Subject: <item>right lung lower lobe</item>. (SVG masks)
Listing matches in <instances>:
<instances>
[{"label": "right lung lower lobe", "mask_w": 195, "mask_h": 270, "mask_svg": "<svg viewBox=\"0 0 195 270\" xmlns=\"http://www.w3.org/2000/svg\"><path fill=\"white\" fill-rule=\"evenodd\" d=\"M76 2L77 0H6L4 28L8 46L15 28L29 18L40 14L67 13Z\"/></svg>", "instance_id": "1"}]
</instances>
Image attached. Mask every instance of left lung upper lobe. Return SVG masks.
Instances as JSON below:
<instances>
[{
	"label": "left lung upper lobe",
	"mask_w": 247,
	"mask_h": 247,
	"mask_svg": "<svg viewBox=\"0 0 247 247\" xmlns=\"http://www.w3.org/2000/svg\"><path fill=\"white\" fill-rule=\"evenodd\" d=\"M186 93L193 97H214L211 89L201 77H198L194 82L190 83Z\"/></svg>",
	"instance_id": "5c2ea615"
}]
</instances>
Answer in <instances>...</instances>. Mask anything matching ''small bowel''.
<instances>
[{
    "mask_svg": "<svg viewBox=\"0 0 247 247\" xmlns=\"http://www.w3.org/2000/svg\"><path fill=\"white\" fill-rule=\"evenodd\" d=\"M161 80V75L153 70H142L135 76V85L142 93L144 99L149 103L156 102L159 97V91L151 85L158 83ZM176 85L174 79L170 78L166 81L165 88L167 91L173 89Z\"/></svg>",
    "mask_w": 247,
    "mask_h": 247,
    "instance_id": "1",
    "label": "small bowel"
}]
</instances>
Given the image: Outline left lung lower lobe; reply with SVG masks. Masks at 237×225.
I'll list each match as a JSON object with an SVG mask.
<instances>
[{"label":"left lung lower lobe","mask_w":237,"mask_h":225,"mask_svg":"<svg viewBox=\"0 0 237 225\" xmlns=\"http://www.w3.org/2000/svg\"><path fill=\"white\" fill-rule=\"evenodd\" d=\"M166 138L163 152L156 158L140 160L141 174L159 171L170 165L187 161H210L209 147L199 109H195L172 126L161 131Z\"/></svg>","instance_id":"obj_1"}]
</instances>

----

## Exercise
Please copy out the lines of the records from the one with "Given the image: Outline" through the end of the records, word for word.

## Answer to the task
Given the image: Outline left lung lower lobe; reply with SVG masks. Masks at 237×225.
I'll list each match as a JSON object with an SVG mask.
<instances>
[{"label":"left lung lower lobe","mask_w":237,"mask_h":225,"mask_svg":"<svg viewBox=\"0 0 237 225\" xmlns=\"http://www.w3.org/2000/svg\"><path fill=\"white\" fill-rule=\"evenodd\" d=\"M166 138L163 152L156 158L140 160L141 174L159 171L170 165L187 161H210L209 147L199 109H195L172 126L161 131Z\"/></svg>","instance_id":"obj_1"}]
</instances>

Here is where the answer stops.